Did you see parallels between Antonin Svoboda’s work on The Strange Case of Wilhelm Reich and your first film, which was also shot in the English language, about Georg Elser, the man who attempted to assassinate Hitler in 1939?

It’s difficult for me to say, because Antonin is a professional filmmaker who went to film school and, originally, I was only meant to play Georg Elser in the film and John Frankenheimer was supposed to direct it. But when John came to Europe the dollar hit rock bottom, which was terrible for the production because the entire budget deflated within seconds, and then John said, ‘It’s not going to work like that, let’s just leave it’. One or two years later the producer of the film, John Daly, called me up and asked, ‘Klaus, do you still want to do that film about Elser?’ I said, ‘Of course, it’s a great project, but who’s going to direct it? Is John back onboard?’ And he said, ‘No, not John, you!’ Two weeks later I was sitting in LA trying to plan how I could make this work. So I called my friend Lajos Koltai, the Hungarian cinematographer, and said, ‘Listen, we always wanted to make a film where there is hardly any dialogue’. Because what has always annoyed me, even when I was younger, was that there is too much talking in film, as if it was literature. Film is a visual medium and is meant to express with images in the first instance, not with words. And Koltai said yes, and we made the film together in the end. But again, I am not a filmmaker, I didn’t show up on the set and said, ‘OK, focus at 45 please’. I learned all that from Koltai. I really wanted to make this film because of the story and Georg Elser as a character, which fascinated me in a similar way that Wilhelm Reich does now, partly because they were both outsiders. The difference is that one of them knew he was going to die and the other one didn’t stand a chance.

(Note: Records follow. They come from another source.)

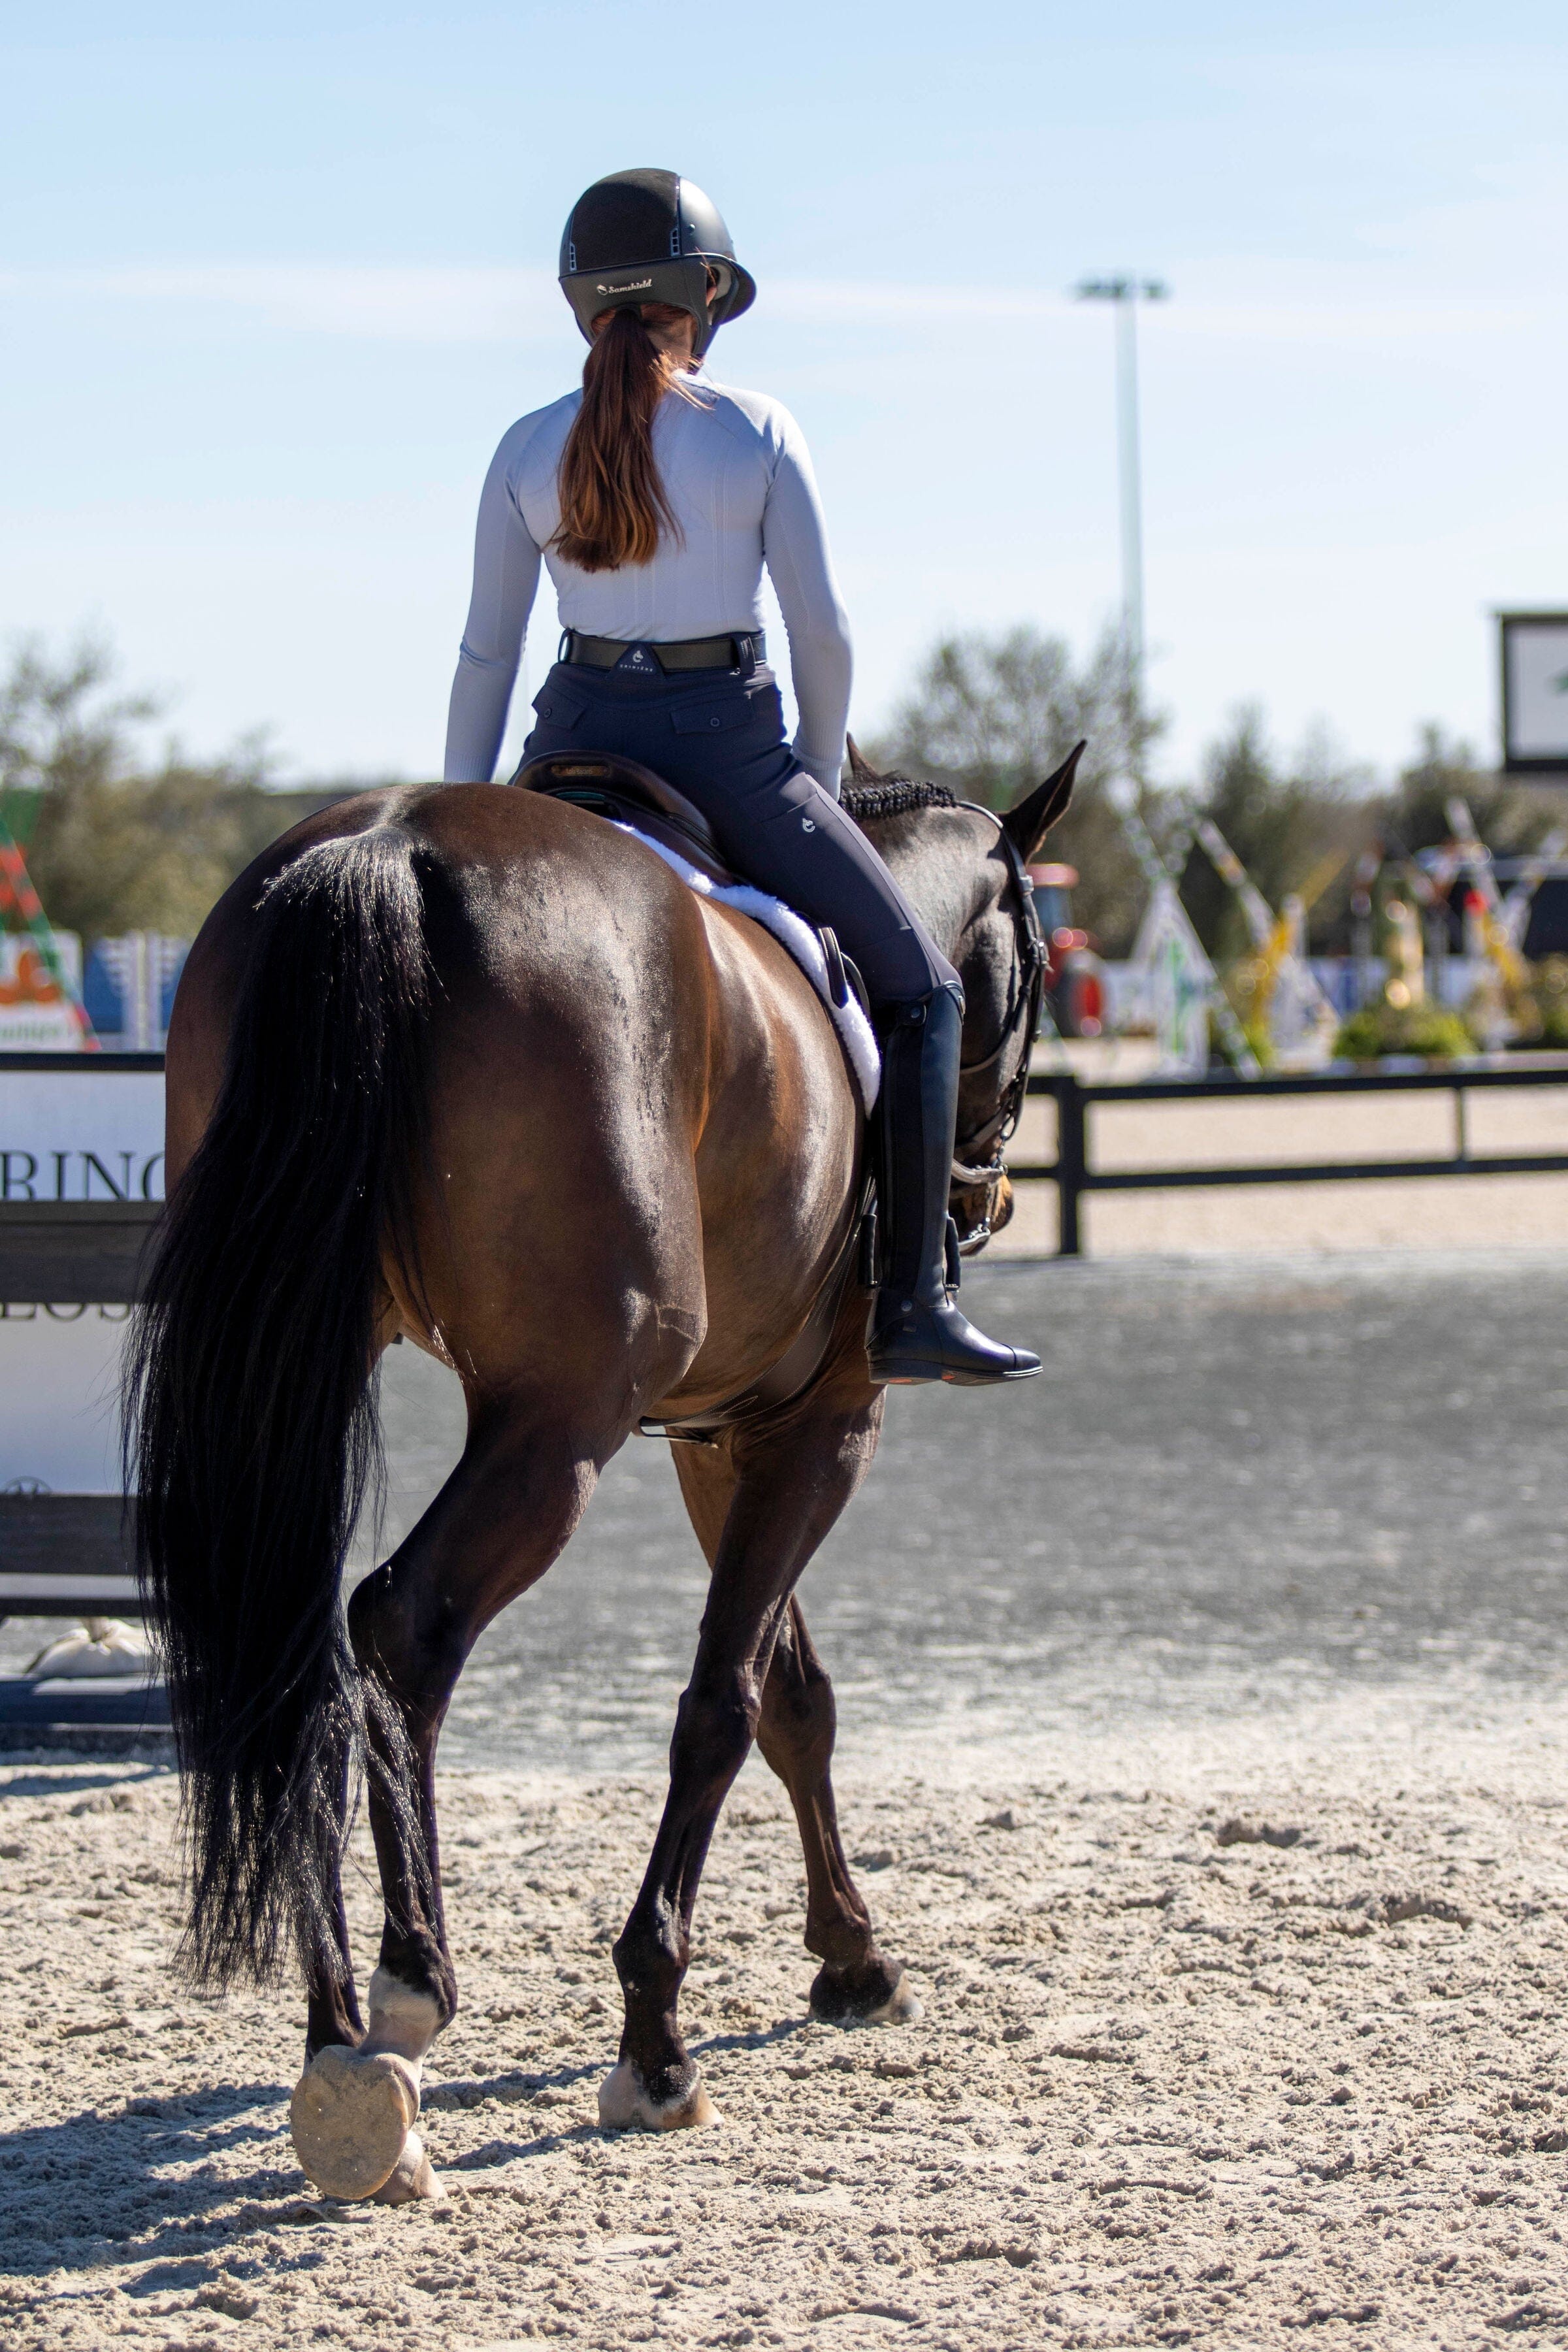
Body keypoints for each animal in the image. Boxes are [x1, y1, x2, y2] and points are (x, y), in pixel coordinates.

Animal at [123, 734, 1086, 2201]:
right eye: (1035, 965)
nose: (986, 1198)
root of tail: (388, 849)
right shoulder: (825, 1426)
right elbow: (724, 1707)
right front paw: (657, 2037)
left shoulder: (721, 1437)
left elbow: (793, 1697)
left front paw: (853, 1959)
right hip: (555, 1426)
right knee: (401, 1622)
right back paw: (409, 1989)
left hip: (305, 1361)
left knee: (304, 1650)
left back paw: (336, 2040)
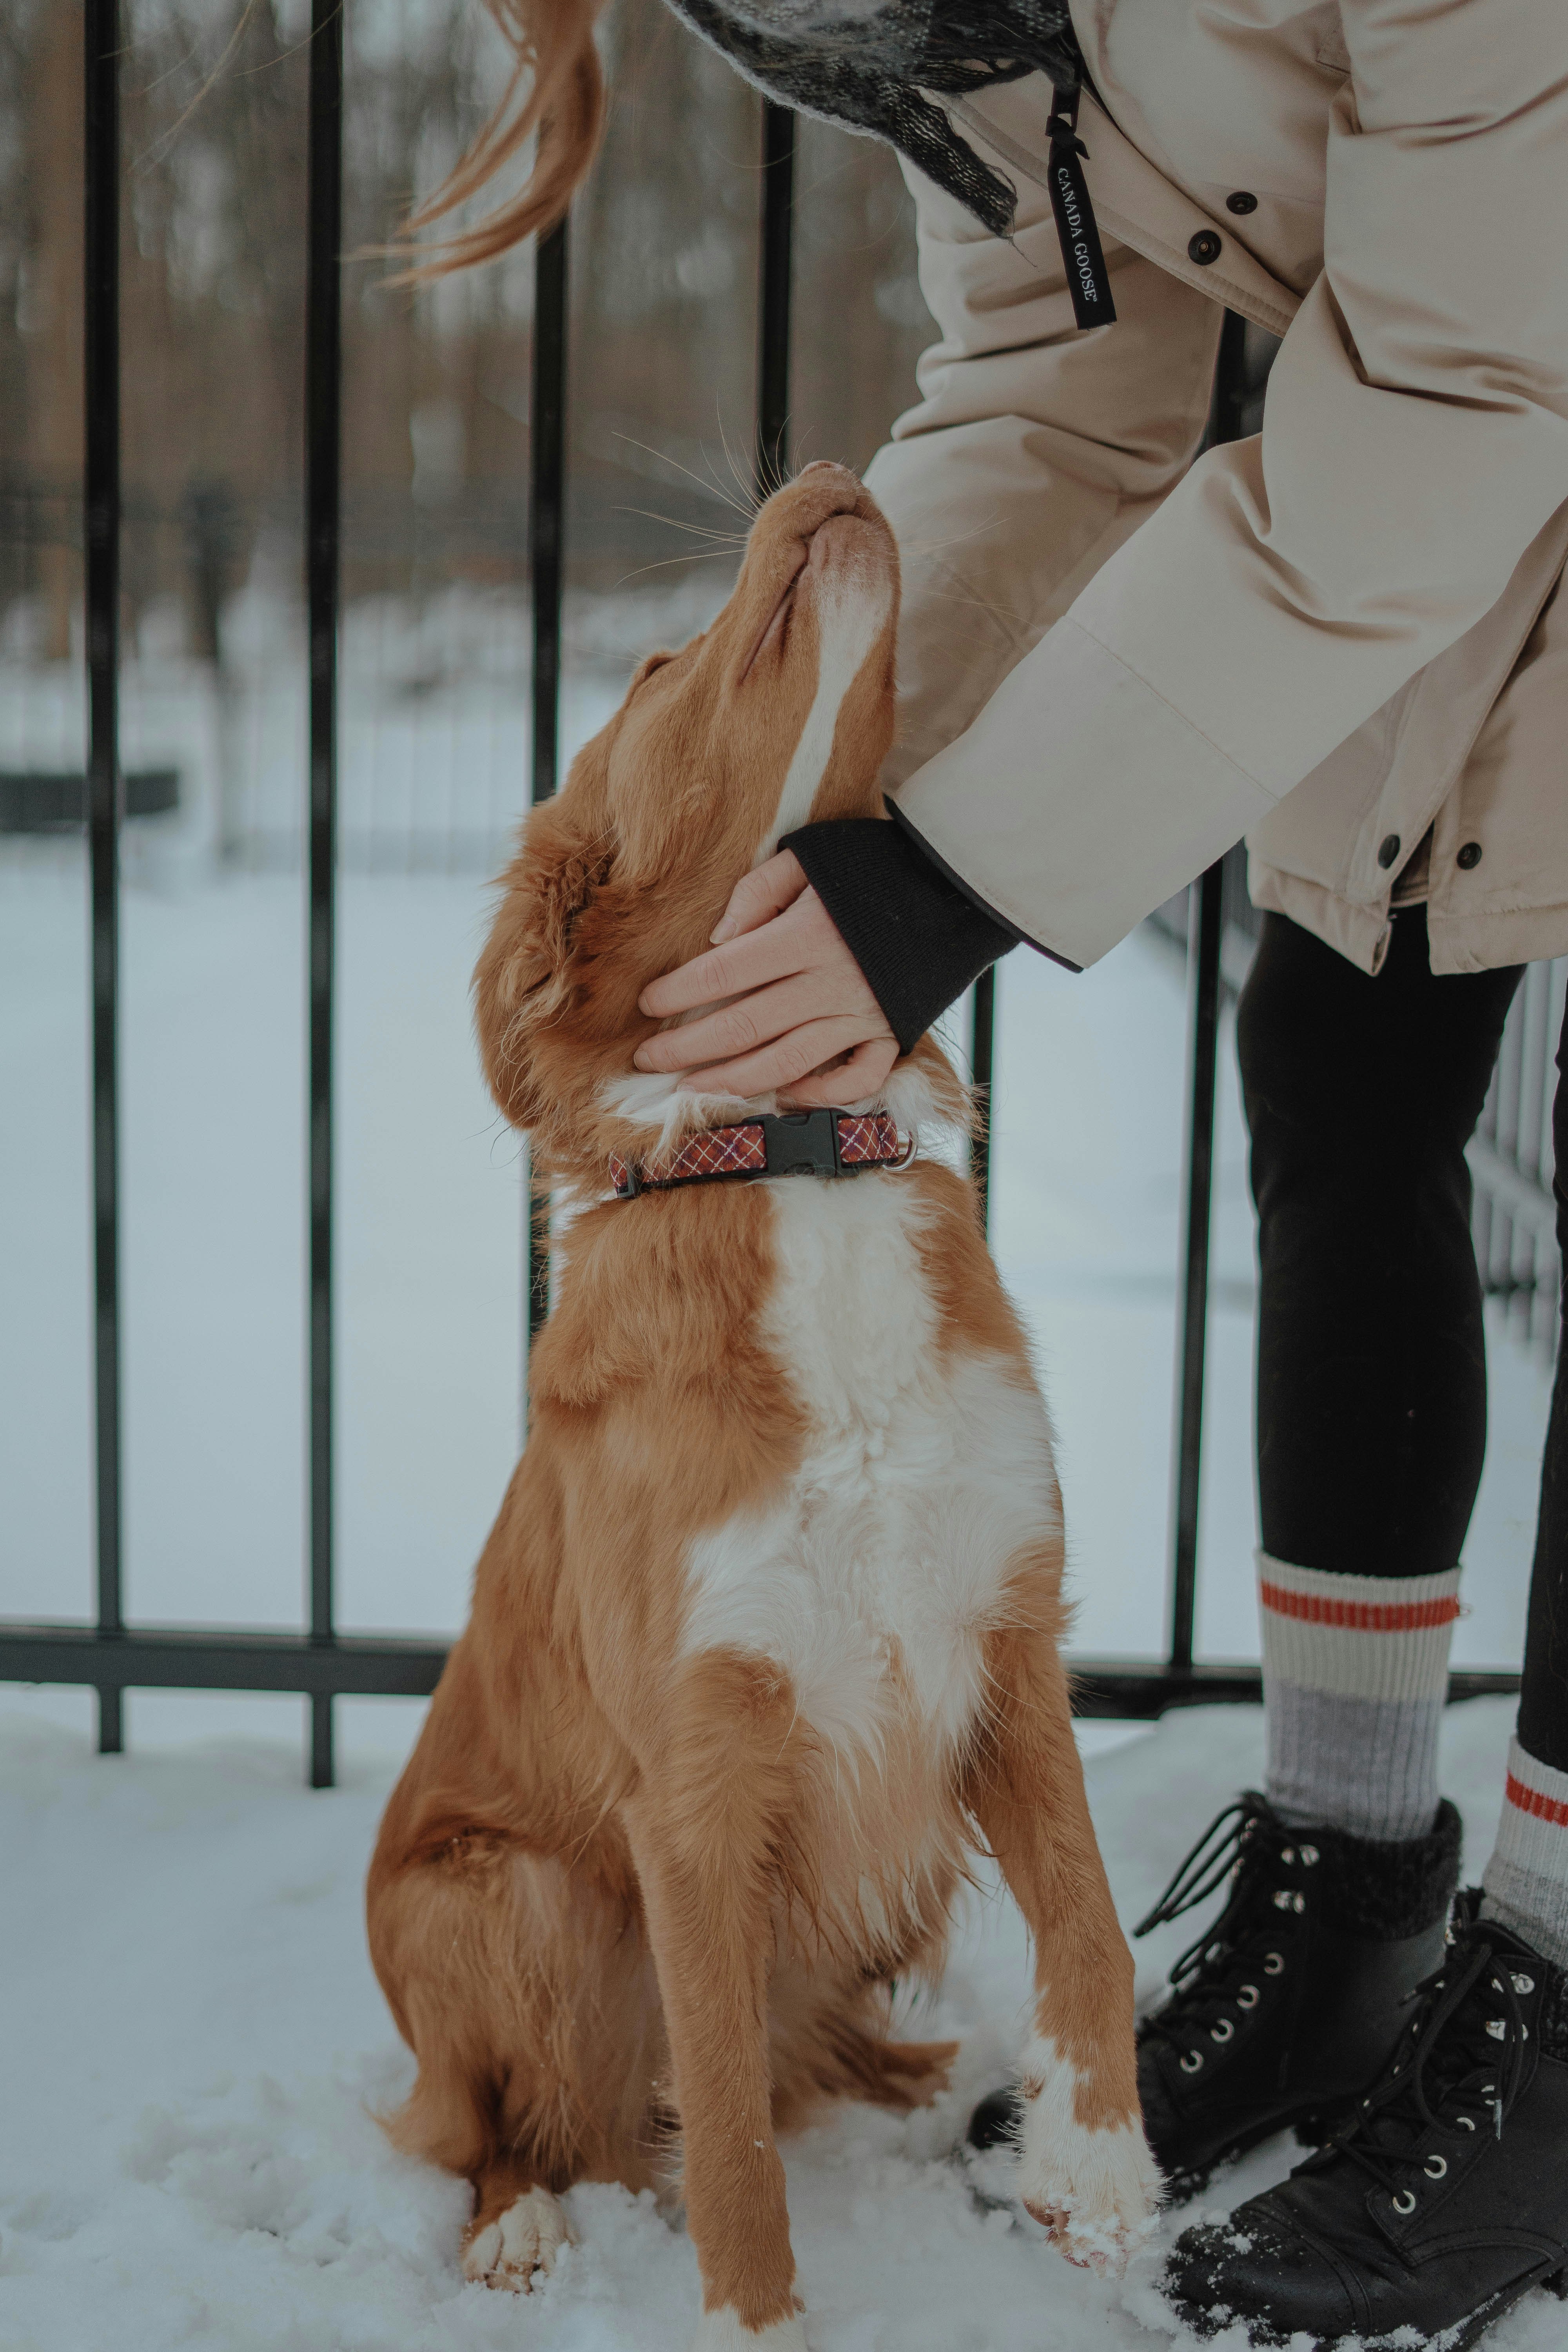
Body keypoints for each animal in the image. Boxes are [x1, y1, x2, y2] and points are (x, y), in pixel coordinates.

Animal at [362, 454, 1161, 2333]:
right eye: (660, 666)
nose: (831, 470)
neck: (793, 1153)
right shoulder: (697, 1772)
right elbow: (721, 2114)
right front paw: (758, 2317)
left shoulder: (1000, 1637)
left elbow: (1095, 1925)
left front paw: (1096, 2169)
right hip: (498, 1895)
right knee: (515, 2122)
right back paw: (517, 2226)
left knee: (802, 2060)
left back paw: (928, 2084)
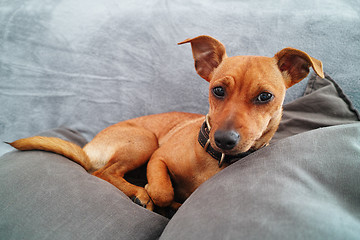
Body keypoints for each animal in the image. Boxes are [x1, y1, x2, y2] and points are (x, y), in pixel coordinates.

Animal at [8, 35, 324, 212]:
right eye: (218, 90)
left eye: (265, 96)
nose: (224, 139)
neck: (212, 159)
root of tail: (87, 149)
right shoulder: (158, 158)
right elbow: (162, 189)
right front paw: (153, 193)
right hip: (144, 141)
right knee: (104, 173)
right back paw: (139, 193)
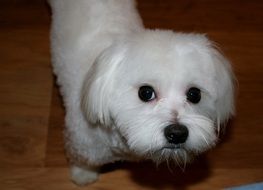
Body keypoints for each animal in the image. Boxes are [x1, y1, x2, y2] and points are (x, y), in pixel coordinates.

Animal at [49, 0, 235, 185]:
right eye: (145, 93)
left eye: (194, 94)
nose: (177, 133)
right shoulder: (83, 145)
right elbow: (82, 160)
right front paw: (83, 174)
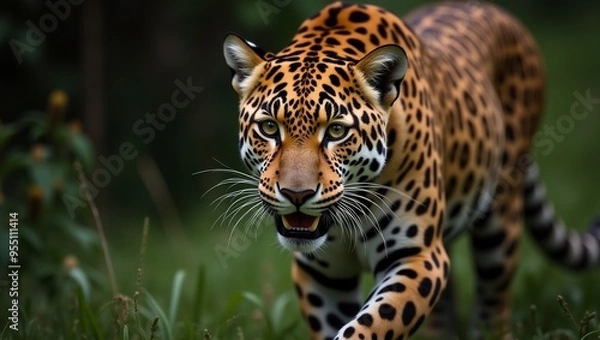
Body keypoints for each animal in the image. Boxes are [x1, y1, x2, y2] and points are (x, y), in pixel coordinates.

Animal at [221, 1, 600, 338]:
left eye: (337, 131)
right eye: (269, 128)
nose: (296, 194)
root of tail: (498, 12)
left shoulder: (418, 256)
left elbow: (372, 325)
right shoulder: (322, 274)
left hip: (499, 220)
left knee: (494, 303)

What do you feel an actor has to have these days?

I have been doing this job for 50 years now and I still don’t really know. I just found a way to do it, like others did before me, more or less, with different premises. I am artistically minded, I need literature, I need music and so on and so forth, and I can try to express other people’s words and stories in many different ways and different formats: in an audio play, a TV production, on stage or on the big screen, it doesn’t matter. The most important thing is that you’re not trying to act, but to explore something, to delve into the character. Nobody likes actors who act, not in theatre and even less in film. Anyone can recite a text or a dialogue, but it’s my responsibility to bring this person to life – that’s my duty. But in order to succeed, it has to be the deepest passion of your mind and heart to be human. And I mean you as a person! In other words: you have to know for yourself whether you call the tune on a Stradivarius or you’re just scraping a fiddle. Of course you can develop through practice, but if you don’t care about it at all, sooner or later others will. Most importantly though, and this is the real problem: art makes no sense at all. But that’s why it is so fascinating.

Are you driven by self-doubt or disapproval, either as an artist or personally?

A devout human being, who believes in God, but who doesn’t sometimes doubt, will never find that God and is a complete idiot.